From: Don Winterstein (firstname.lastname@example.org)
Date: Thu May 29 2003 - 04:30:57 EDT
> Don Winterstein wrote:
"I'm firmly in the Fiddler camp. I believe God wants to give the world as
much freedom as possible to develop in the ways it prefers, but the world
has always been recalcitrant and, left to itself, will always go in
directions that, if not modified, will thwart God's goals. In other words,
"sin" is built into the world, it's in the nature of the world; sin didn't
originate with humans. (Neither did death.) So God from time to time needs
to step in to make course corrections. The Bible tells us that God has
operated within recorded history by intervening from time to time.
Plausibly it is how he has operated for the last 13.7 billion years or so."
To which Keith Miller responded:
> This view seems to imply that "natural evil" has its source in the
> action of some free being acting in opposition to God from the
> beginning of God's creative process -- in other words, attributing it
>to some ancient angelic fall.
> While the argument for an angelic fall is not inconsistent with the
> Bible, finding direct scriptural support is difficult at best.
> Attributing animal suffering and death to the actions of such fallen
> powers is more difficult still. In fact, it runs into many of the same
> theological problems as the tracing of natural evil to the consequences
> of human disobedience. A satanic corruption and distortion of God's
> creative activity is very difficult, if not impossible, to reconcile
> with the goodness of creation proclaimed in scripture.
> What does the repeated pronouncement of "And God saw that it was good"
> over creation mean, if that same creation also bore the corrupting
> imprint of rebellious spiritual powers? Such a creation could not
> fully represent God's good and perfect will" so how could it be
> declared good, in fact "very good"? In what way could that distorted
> creation give praise and glory to God?
> A serious theological problem is also raised by effectively attributing
> all manifestations of death and pain in the natural world to the forces
> of evil. Satan would be given a power over creation that Scripture
> places exclusively in God's providential hands. All natural processes
> and events are undergirded by the creative and sustaining power of God.
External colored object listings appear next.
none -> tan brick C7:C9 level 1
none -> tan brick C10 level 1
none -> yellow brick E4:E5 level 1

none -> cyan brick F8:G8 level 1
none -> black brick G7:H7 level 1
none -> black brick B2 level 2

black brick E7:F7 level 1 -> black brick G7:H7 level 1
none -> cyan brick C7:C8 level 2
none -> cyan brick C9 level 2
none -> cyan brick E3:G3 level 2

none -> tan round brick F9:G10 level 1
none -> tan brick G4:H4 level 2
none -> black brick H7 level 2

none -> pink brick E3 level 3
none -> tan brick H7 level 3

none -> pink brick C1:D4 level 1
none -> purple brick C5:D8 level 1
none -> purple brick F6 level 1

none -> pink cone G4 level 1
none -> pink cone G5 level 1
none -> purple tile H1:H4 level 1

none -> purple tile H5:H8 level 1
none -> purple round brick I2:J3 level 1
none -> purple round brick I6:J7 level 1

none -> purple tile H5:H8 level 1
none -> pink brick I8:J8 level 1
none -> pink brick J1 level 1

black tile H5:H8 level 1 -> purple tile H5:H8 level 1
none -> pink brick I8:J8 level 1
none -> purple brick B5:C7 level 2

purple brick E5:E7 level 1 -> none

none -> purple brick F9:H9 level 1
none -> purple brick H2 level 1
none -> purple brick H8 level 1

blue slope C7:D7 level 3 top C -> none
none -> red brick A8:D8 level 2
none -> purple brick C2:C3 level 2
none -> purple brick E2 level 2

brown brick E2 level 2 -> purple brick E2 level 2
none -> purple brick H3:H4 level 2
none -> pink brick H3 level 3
> Rain or drought, plague or harvest, storm and earthquake are all part
> of God's providential action (see Amos 4:6 ff). More than this, God is
> understood as intimately and actively involved in the continual cycle
> of death and new life we observe in the natural world (Psalm 104:27-30).
> If God is thus involved in the death as well as the life of his
> creatures, how can this death at the same time be attributed to the
> spiritual forces of evil? Scripture does not seek to distance God from
> the ongoing death and pain present in the creation, and neither should
Yes, I believe in the reality of devils, and it's quite possible they're responsible for at least some of the "sin" in the pre-human world. But I wasn't thinking specifically of evil spirits when I made the post printed above. That post in fact encapsulates world history for me (but is in stark contrast to views of prominent contributors to this list such as Howard Van Till and George Murphy). Integrating my knowledge of geology/paleontology, my knowledge of the Bible and my personal knowledge of God gives me that encapsulation as the most satisfying synthesis. That's all it is.
We know that billions of deaths, rampant diseases and uncountable natural catastrophes and calamities marred Earth before humans ever came on the scene. Did anything much change on a cosmic scale when some Adam committed his first sin? Don't think so. All the kinds of things about nature that humans consider bad were going on long before that first sin.
Furthermore, my entire experience militates against the idea that the slime and violent jumble of early life forms could ever have brought me into existence without some kind of supernatural guidance. At the same time I strongly believe that God wants his creatures that he loves to have come into existence as independently of himself as possible. Putting the two concepts together, you come up with the idea that God gives the world relatively free run of things but finds it necessary to make course corrections from time to time.
As for "God saw that it was good," well, sure, it was, considering all the effort he'd put in on it. But it was never good in the way the YECs believe it was.
As for "Scripture does not .distance God from the ongoing death and pain present in the creation," well, I don't either. As the rest of my original post pointed out, calamity, death and pain are simply a part of the cosmic game we're in, rules set by God. While God monitors all things intimately, he intervenes to cause course corrections only when the direction in which things are going threatens the fulfillment of his goals.
These interventions of whatever kind at whatever scale are what I call miracles. The Bible says miracles happened in human historical times. Given our knowledge of pre-human world history, it doesn't take a lot of imagination to think they might have been going on ever since the Big Bang. I see no reason whatever to think that God would suddenly start intervening in the world only after humans came on the scene.